Dans le contexte de la crise économique qui s'annonce, les augmentations de prix sont un mauvais signal. C'est ce qu'a clairement expliqué Thomas Henzler, notre directeur technique pour le domaine Licences, Service & Support, lors du congrès annuel. Hors du noyau ERP proprement dit, il y a finalement aussi d'autres éditeurs qui se retrouvent ainsi naturellement dans le champ de vision des entreprises. Salesforce n'est qu'un exemple parmi d'autres. On parle alors tout à coup de "best-of-breed" et non plus de "best-of-suite" au sein d’un univers purement SAP.

Dans une enquête récente, un sondé sur cinq déclare avoir une attitude négative ou très négative envers les solutions SAP dans le cloud. Comment SAP peut-il faire les faire changer d'avis?

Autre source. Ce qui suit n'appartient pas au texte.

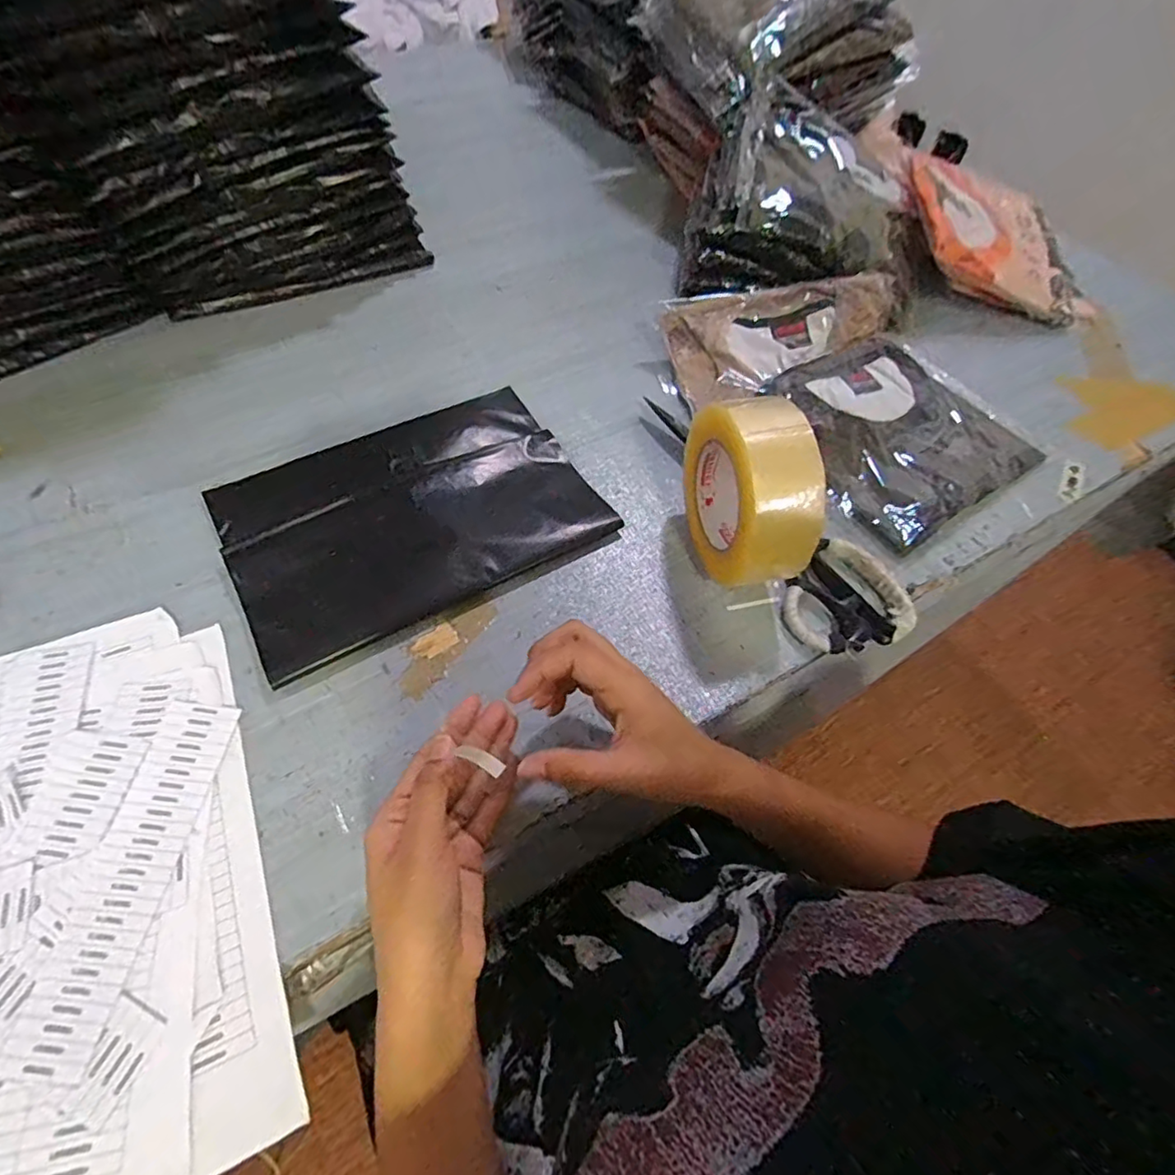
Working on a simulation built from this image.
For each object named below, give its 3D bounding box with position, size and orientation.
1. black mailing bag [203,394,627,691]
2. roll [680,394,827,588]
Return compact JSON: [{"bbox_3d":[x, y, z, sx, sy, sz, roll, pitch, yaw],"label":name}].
[{"bbox_3d":[-0.140,-0.065,0.477,0.270,0.019,0.188,-26,62,-19],"label":"black mailing bag"},{"bbox_3d":[0.113,-0.066,0.419,0.046,0.130,0.127,-10,58,-10],"label":"roll"}]

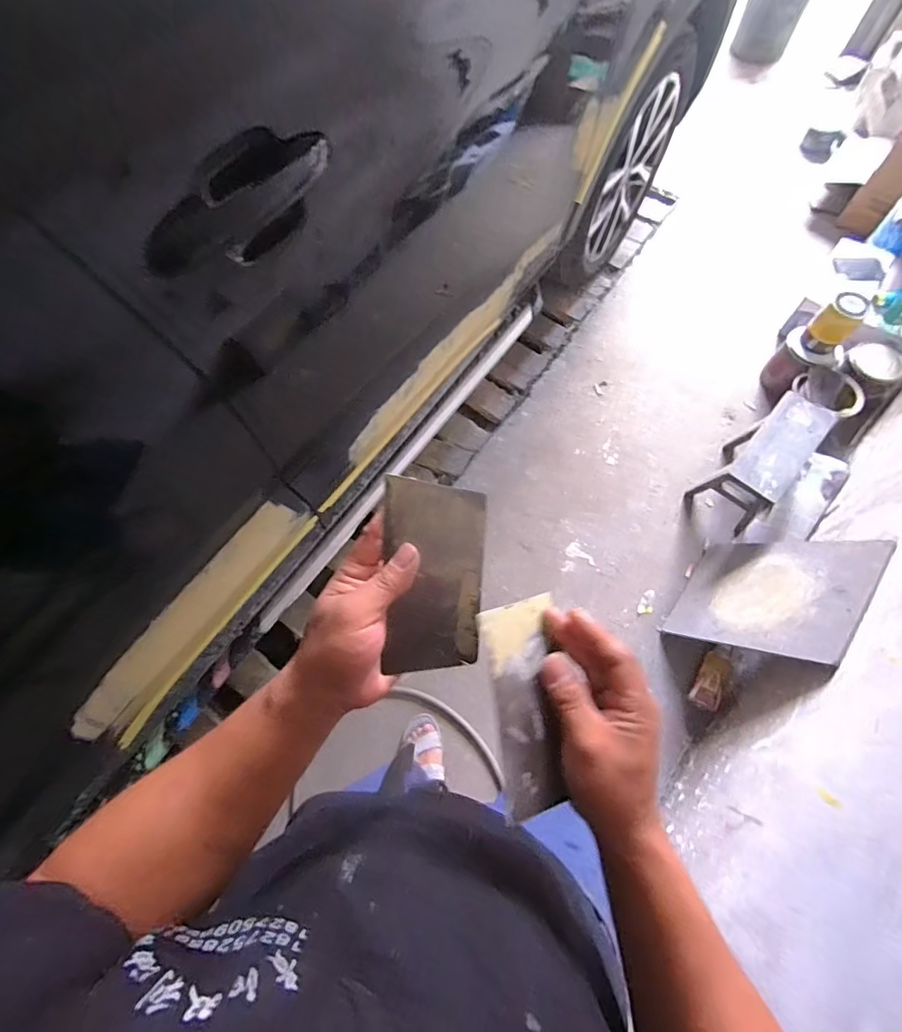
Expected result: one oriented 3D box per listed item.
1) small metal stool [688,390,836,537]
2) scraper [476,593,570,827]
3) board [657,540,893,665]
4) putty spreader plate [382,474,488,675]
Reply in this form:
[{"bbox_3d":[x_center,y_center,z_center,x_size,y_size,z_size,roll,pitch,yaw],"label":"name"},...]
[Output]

Si l'on veut faire passer son système S/4-Hana dans le cloud, il s'agit bien sûr d'un pas beaucoup plus important que si l'on n'introduit que certains composants, par exemple dans la planification, qui ne fonctionnent en partie plus que dans le cloud. SAP doit simplement informer ses clients le mieux possible et leur montrer clairement où le voyage vers le cloud les mènera. Les clients doutent aussi que SAP soit un partenaire fiable en tant que Cloud Company. C'est un gros problème, en particulier pour les solutions sur site sans produit de remplacement clair. En ce qui concerne le noyau ERP, nous avons des annonces et des délais fiables pour savoir jusqu'à quand les solutions ECC actuelles seront encore supportées. Mais il en va autrement pour les solutions cloud. SAP fait certes la promotion de son programme Rise, mais ce qui se cache exactement derrière n'est pas forcément évident au premier coup d'œil. Ainsi, le rapport d'investissement de DSAG a montré que les connaissances des entreprises suisses sur "Rise with SAP" peuvent encore être fortement développées. 61% des personnes interrogées en ont déjà entendu parler, mais ne sont pas encore familiarisées avec l'offre. Cela en dit long.

Comment les entreprises peuvent-elles s'assurer que leur migration SAP vers le cloud se déroule le mieux possible?

La condition de base est une bonne préparation. Cela signifie standardiser et adapter les processus, former et accompagner les employés, nettoyer les données de base, etc. En règle générale, lorsqu'on démarre un projet de cloud computing, le manque de planification et de vision de ce que l’on veut faire est un chemin vers l’échec.